■ SUPPLIED ENTRIES

+-------+

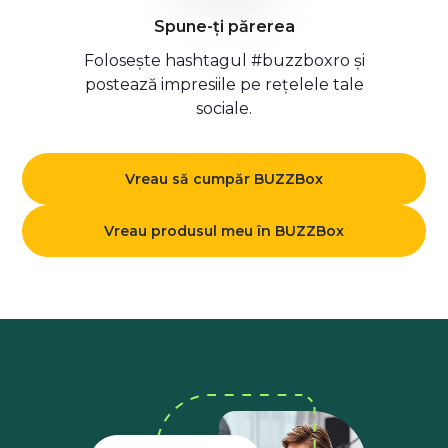
Spune-ți părerea
Folosește hashtagul #buzzboxro și
postează impresiile pe rețelele tale
sociale.
Vreau să cumpăr BUZZBox
Vreau produsul meu în BUZZBox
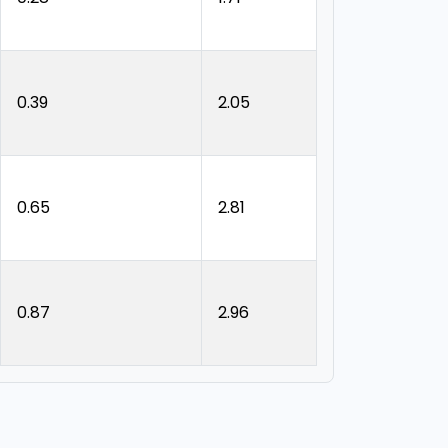
0.39
2.05
0.65
2.81
0.87
2.96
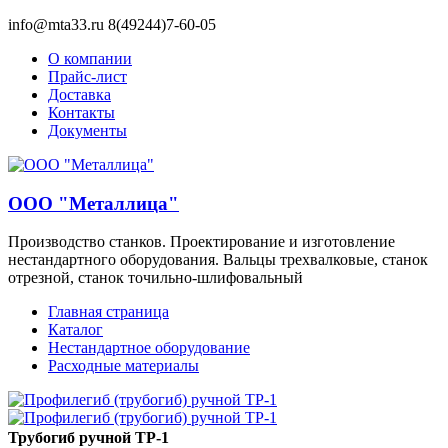
info@mta33.ru 8(49244)7-60-05
О компании
Прайс-лист
Доставка
Контакты
Документы
ООО "Металлица"
Производство станков. Проектирование и изготовление
нестандартного оборудования. Вальцы трехвалковые, станок
отрезной, станок точильно-шлифовальный
Главная страница
Каталог
Нестандартное оборудование
Расходные материалы
Трубогиб ручной ТР-1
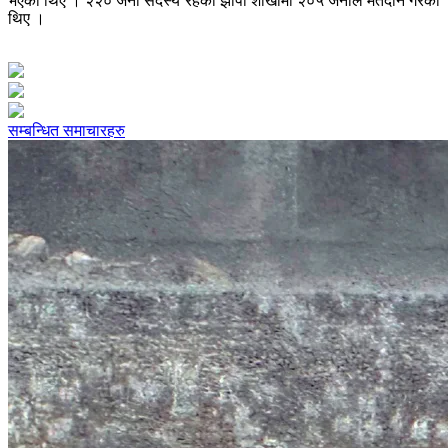
भएका थिए । २२० जना सदस्य रहेको झापा शाखामा २०५ जनाले मतदान गरेका
थिए ।
सम्बन्धित समाचारहरु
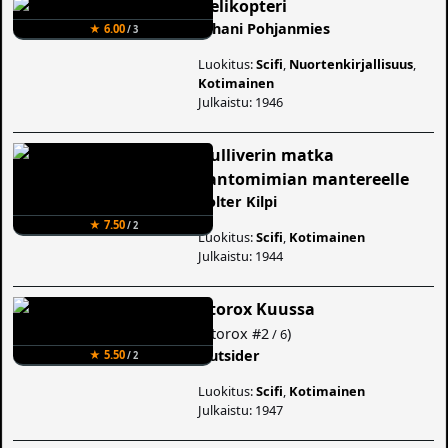
Helikopteri
Juhani Pohjanmies
★ 6.00
/ 3
Luokitus:
Scifi
,
Nuortenkirjallisuus
,
Kotimainen
Julkaistu: 1946
Gulliverin matka
Fantomimian mantereelle
Volter Kilpi
★ 7.50
/ 2
Luokitus:
Scifi
,
Kotimainen
Julkaistu: 1944
Atorox Kuussa
(
Atorox
#2
)
/ 6
Outsider
★ 5.50
/ 2
Luokitus:
Scifi
,
Kotimainen
Julkaistu: 1947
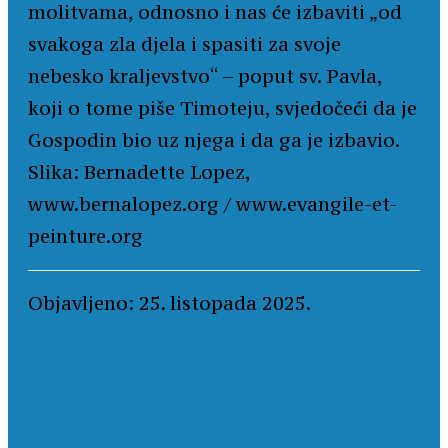
molitvama, odnosno i nas će izbaviti „od
svakoga zla djela i spasiti za svoje
nebesko kraljevstvo“ – poput sv. Pavla,
koji o tome piše Timoteju, svjedočeći da je
Gospodin bio uz njega i da ga je izbavio.
Slika: Bernadette Lopez,
www.bernalopez.org / www.evangile-et-
peinture.org
Objavljeno: 25. listopada 2025.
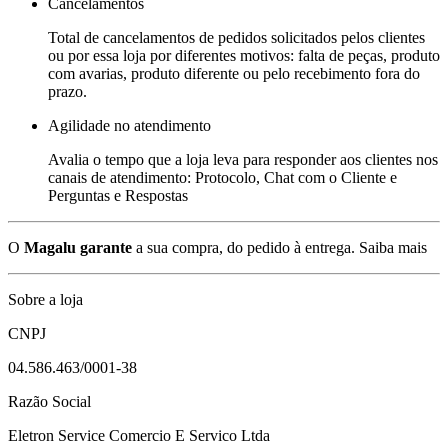
Cancelamentos
Total de cancelamentos de pedidos solicitados pelos clientes
ou por essa loja por diferentes motivos: falta de peças, produto
com avarias, produto diferente ou pelo recebimento fora do
prazo.
Agilidade no atendimento
Avalia o tempo que a loja leva para responder aos clientes nos
canais de atendimento: Protocolo, Chat com o Cliente e
Perguntas e Respostas
O
Magalu garante
a sua compra, do pedido à entrega.
Saiba mais
Sobre a loja
CNPJ
04.586.463/0001-38
Razão Social
Eletron Service Comercio E Servico Ltda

+-------+

■ PROBLEM TO WORK ON
Please show every line from the records above that contains the word "Vreau".

■ ANSWER TO THIS TASK
Vreau să cumpăr BUZZBox
Vreau produsul meu în BUZZBox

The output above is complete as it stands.